_Goal of the exercise_
Could you repeat each of the lines below word for word, leaving the pictures out of your answer?

Data entries:

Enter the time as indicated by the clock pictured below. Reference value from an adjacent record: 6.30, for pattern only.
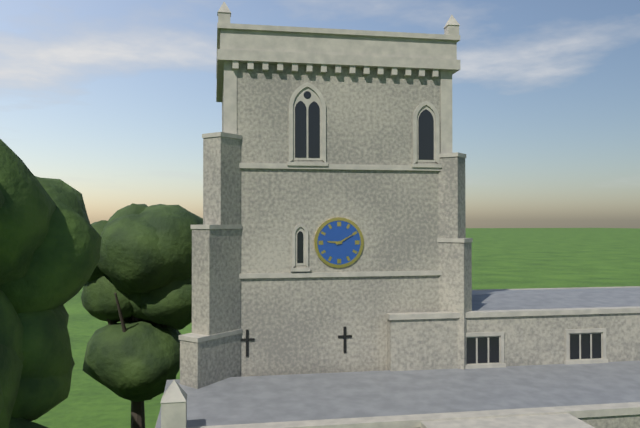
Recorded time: 9.10
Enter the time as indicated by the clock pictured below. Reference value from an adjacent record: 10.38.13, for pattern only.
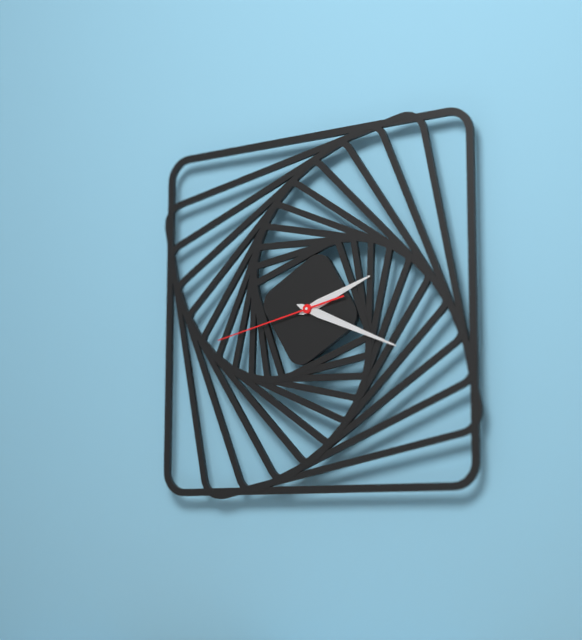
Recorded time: 2.19.43
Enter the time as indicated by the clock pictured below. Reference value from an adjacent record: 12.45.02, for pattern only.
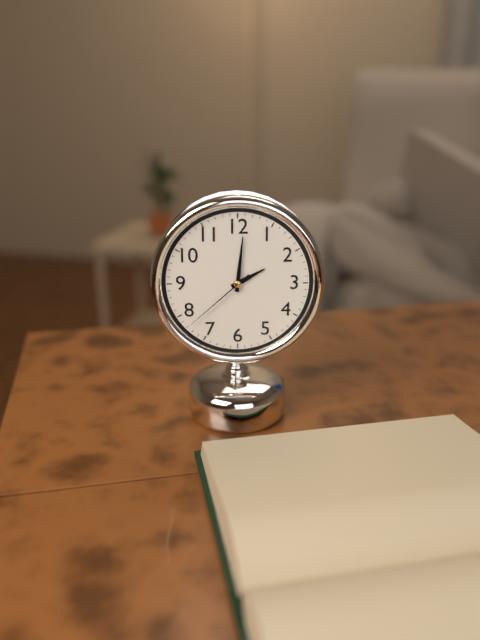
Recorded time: 2.01.38
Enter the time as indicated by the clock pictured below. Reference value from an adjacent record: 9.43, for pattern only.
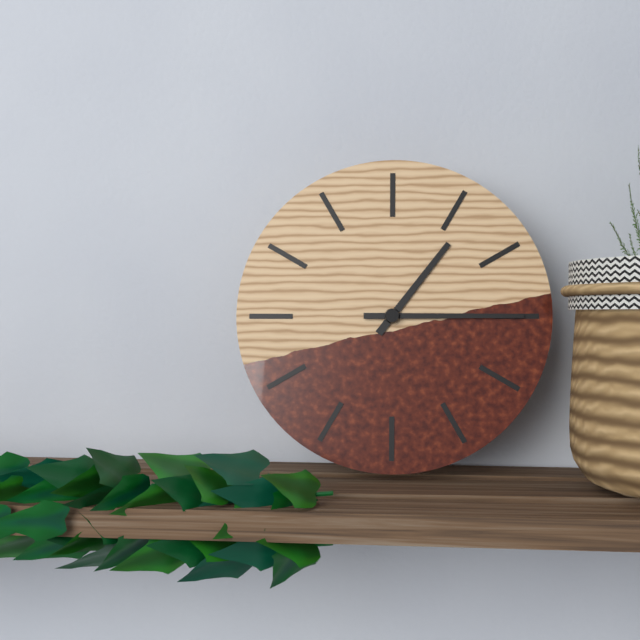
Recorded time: 1.15
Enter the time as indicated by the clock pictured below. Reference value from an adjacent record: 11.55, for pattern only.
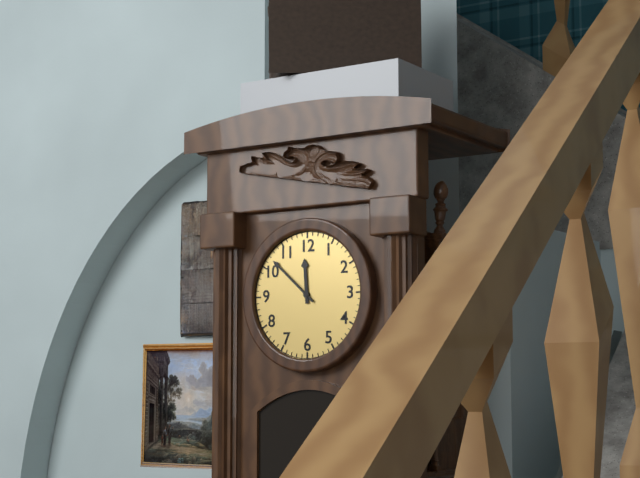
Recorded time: 11.52
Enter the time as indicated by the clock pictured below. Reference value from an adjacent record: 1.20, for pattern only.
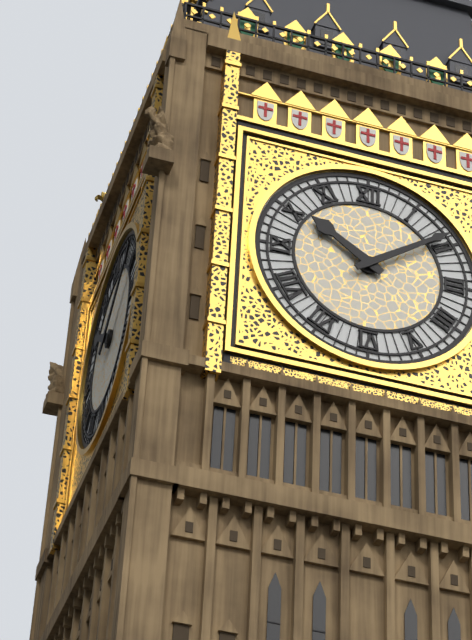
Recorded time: 10.09
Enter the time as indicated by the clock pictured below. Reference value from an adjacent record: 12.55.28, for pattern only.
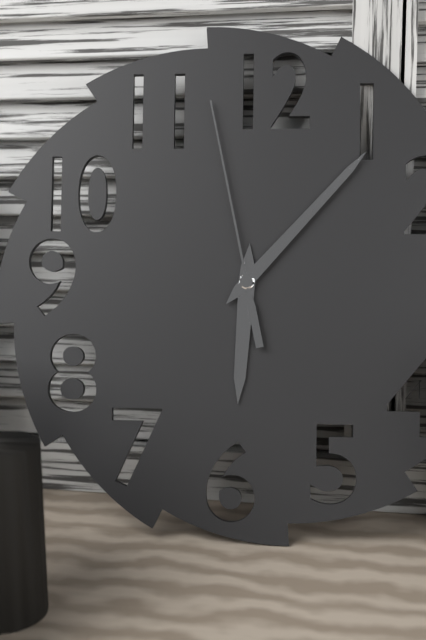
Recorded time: 6.07.58
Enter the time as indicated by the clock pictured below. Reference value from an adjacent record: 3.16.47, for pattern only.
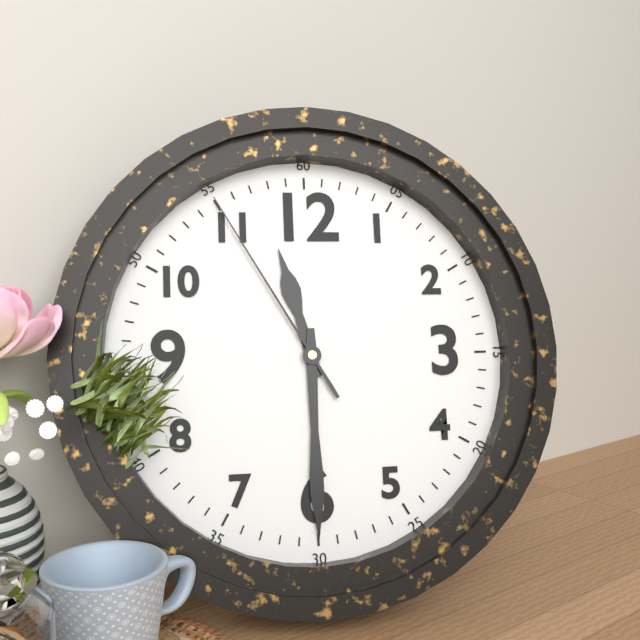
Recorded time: 11.30.55
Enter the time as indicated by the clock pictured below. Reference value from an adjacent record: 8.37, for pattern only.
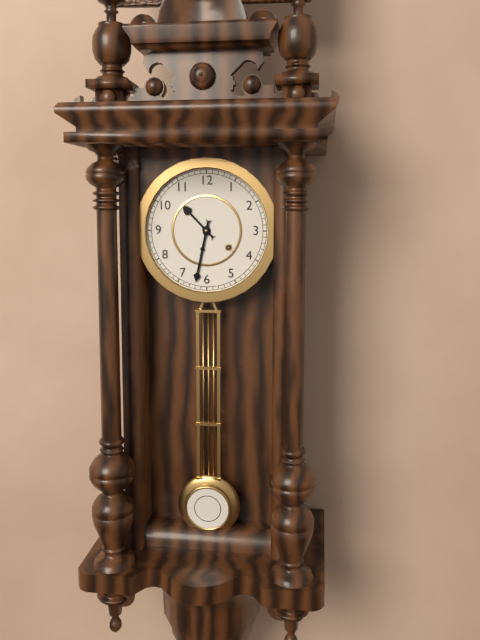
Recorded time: 10.32
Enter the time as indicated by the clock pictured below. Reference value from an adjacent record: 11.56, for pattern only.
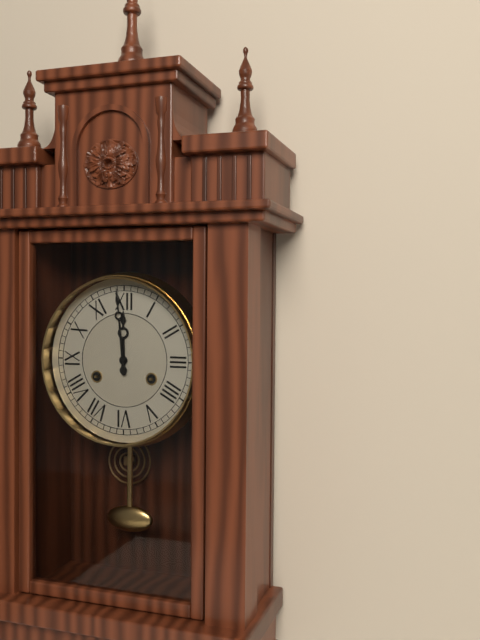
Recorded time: 11.59
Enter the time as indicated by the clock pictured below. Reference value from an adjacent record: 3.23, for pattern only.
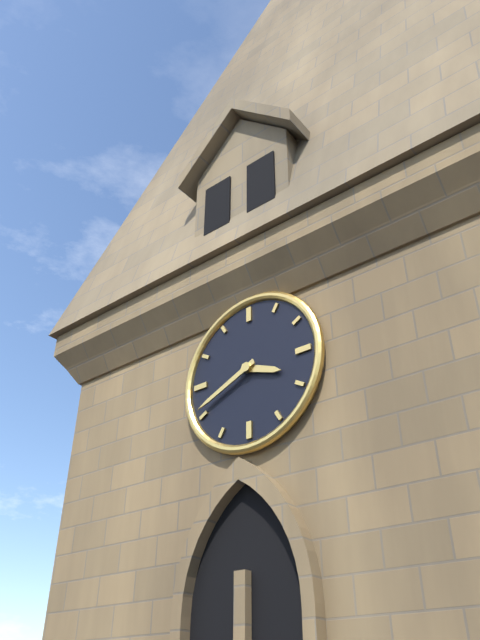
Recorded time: 3.41
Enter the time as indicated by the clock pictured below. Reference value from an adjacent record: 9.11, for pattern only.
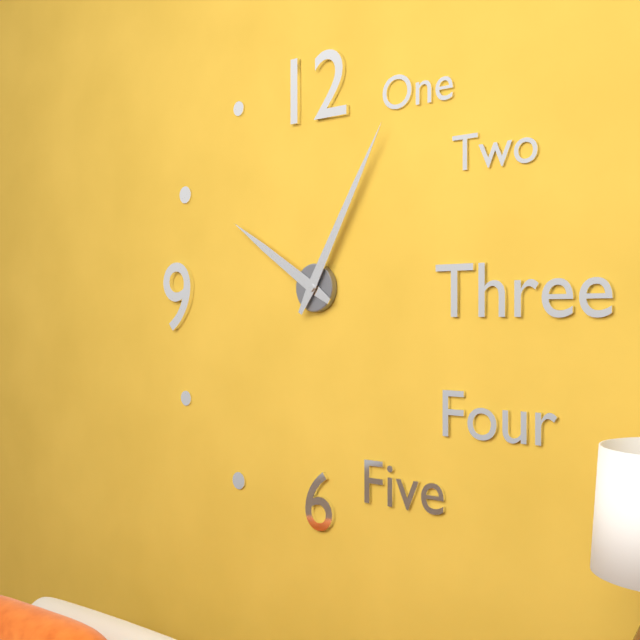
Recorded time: 10.05
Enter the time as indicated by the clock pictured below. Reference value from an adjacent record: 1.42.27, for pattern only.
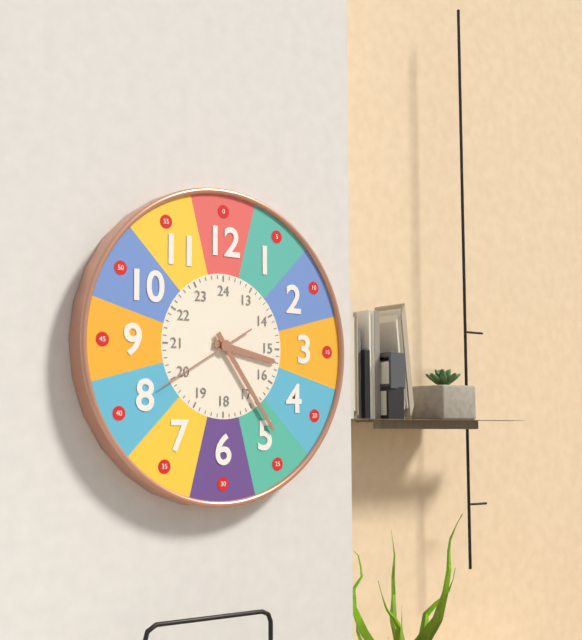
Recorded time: 3.24.40
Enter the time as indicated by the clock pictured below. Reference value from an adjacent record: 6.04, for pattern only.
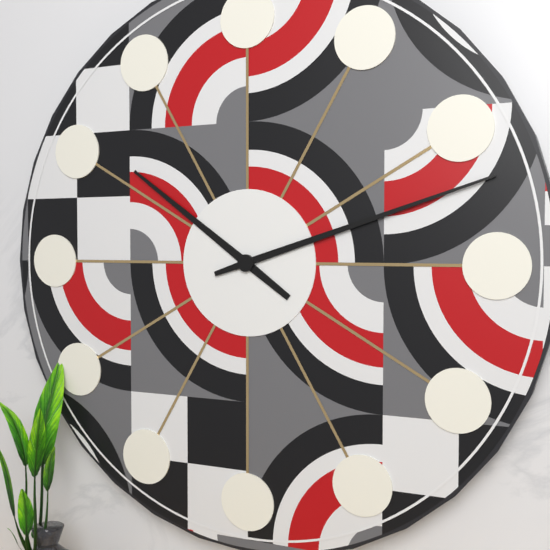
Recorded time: 10.12
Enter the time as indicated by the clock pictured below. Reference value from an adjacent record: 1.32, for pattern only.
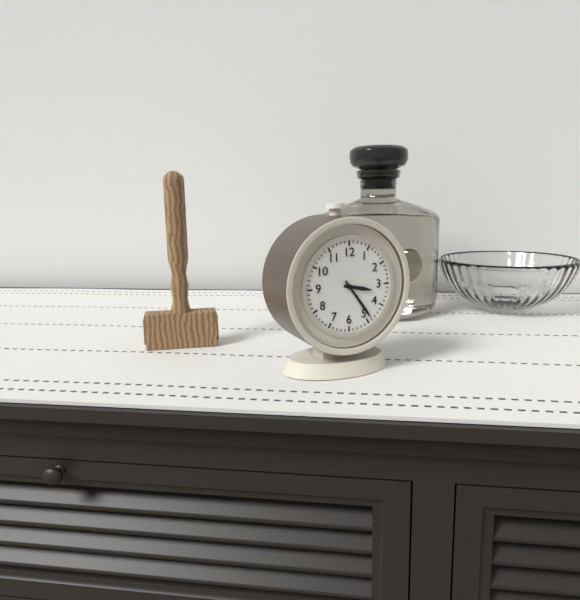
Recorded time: 3.24
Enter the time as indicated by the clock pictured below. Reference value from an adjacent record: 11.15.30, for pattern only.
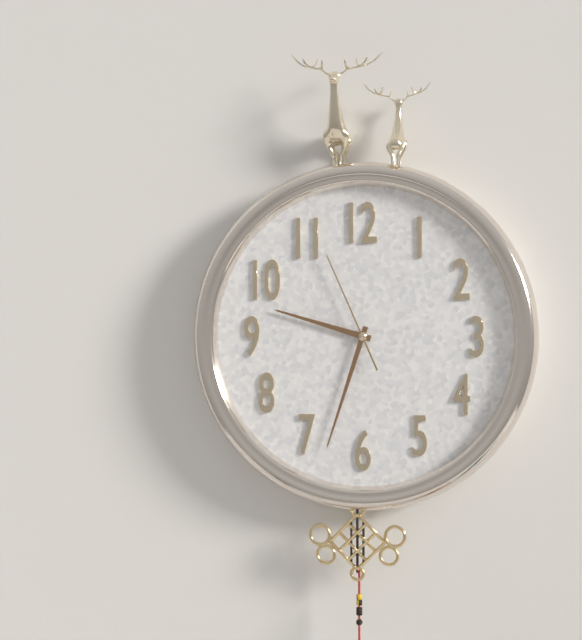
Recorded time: 9.33.56
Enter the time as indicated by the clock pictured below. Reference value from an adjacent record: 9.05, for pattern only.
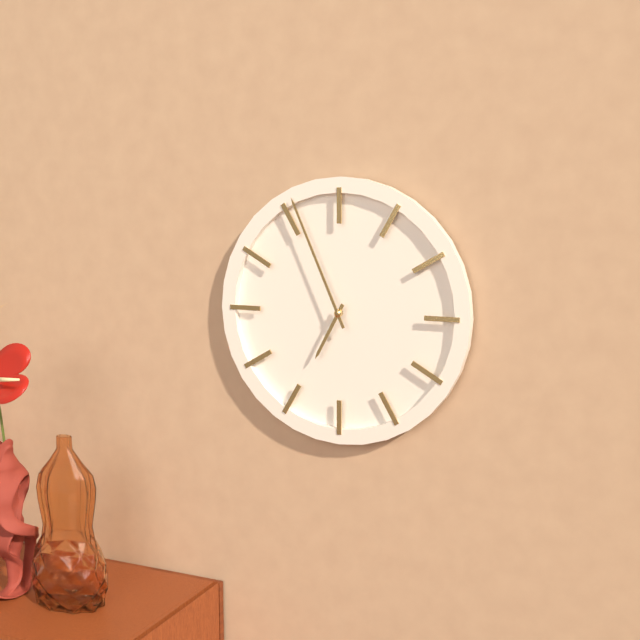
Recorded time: 6.56
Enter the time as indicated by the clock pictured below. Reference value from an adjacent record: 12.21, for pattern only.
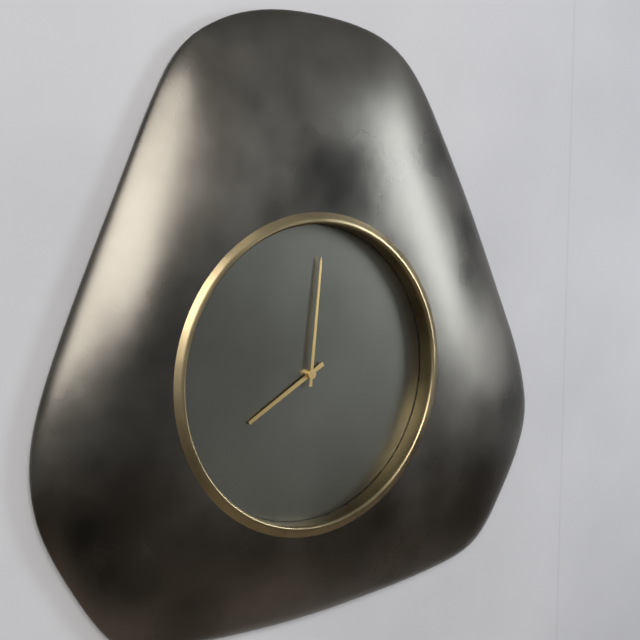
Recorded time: 8.01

_Written reply_
Enter the time as indicated by the clock pictured below. Reference value from an adjacent record: 6.30, for pattern only.
Recorded time: 9.10
Enter the time as indicated by the clock pictured below. Reference value from an adjacent record: 10.38.13, for pattern only.
Recorded time: 2.19.43
Enter the time as indicated by the clock pictured below. Reference value from an adjacent record: 12.45.02, for pattern only.
Recorded time: 2.01.38
Enter the time as indicated by the clock pictured below. Reference value from an adjacent record: 9.43, for pattern only.
Recorded time: 1.15
Enter the time as indicated by the clock pictured below. Reference value from an adjacent record: 11.55, for pattern only.
Recorded time: 11.52
Enter the time as indicated by the clock pictured below. Reference value from an adjacent record: 1.20, for pattern only.
Recorded time: 10.09
Enter the time as indicated by the clock pictured below. Reference value from an adjacent record: 12.55.28, for pattern only.
Recorded time: 6.07.58
Enter the time as indicated by the clock pictured below. Reference value from an adjacent record: 3.16.47, for pattern only.
Recorded time: 11.30.55
Enter the time as indicated by the clock pictured below. Reference value from an adjacent record: 8.37, for pattern only.
Recorded time: 10.32
Enter the time as indicated by the clock pictured below. Reference value from an adjacent record: 11.56, for pattern only.
Recorded time: 11.59
Enter the time as indicated by the clock pictured below. Reference value from an adjacent record: 3.23, for pattern only.
Recorded time: 3.41
Enter the time as indicated by the clock pictured below. Reference value from an adjacent record: 9.11, for pattern only.
Recorded time: 10.05
Enter the time as indicated by the clock pictured below. Reference value from an adjacent record: 1.42.27, for pattern only.
Recorded time: 3.24.40
Enter the time as indicated by the clock pictured below. Reference value from an adjacent record: 6.04, for pattern only.
Recorded time: 10.12
Enter the time as indicated by the clock pictured below. Reference value from an adjacent record: 1.32, for pattern only.
Recorded time: 3.24
Enter the time as indicated by the clock pictured below. Reference value from an adjacent record: 11.15.30, for pattern only.
Recorded time: 9.33.56
Enter the time as indicated by the clock pictured below. Reference value from an adjacent record: 9.05, for pattern only.
Recorded time: 6.56
Enter the time as indicated by the clock pictured below. Reference value from an adjacent record: 12.21, for pattern only.
Recorded time: 8.01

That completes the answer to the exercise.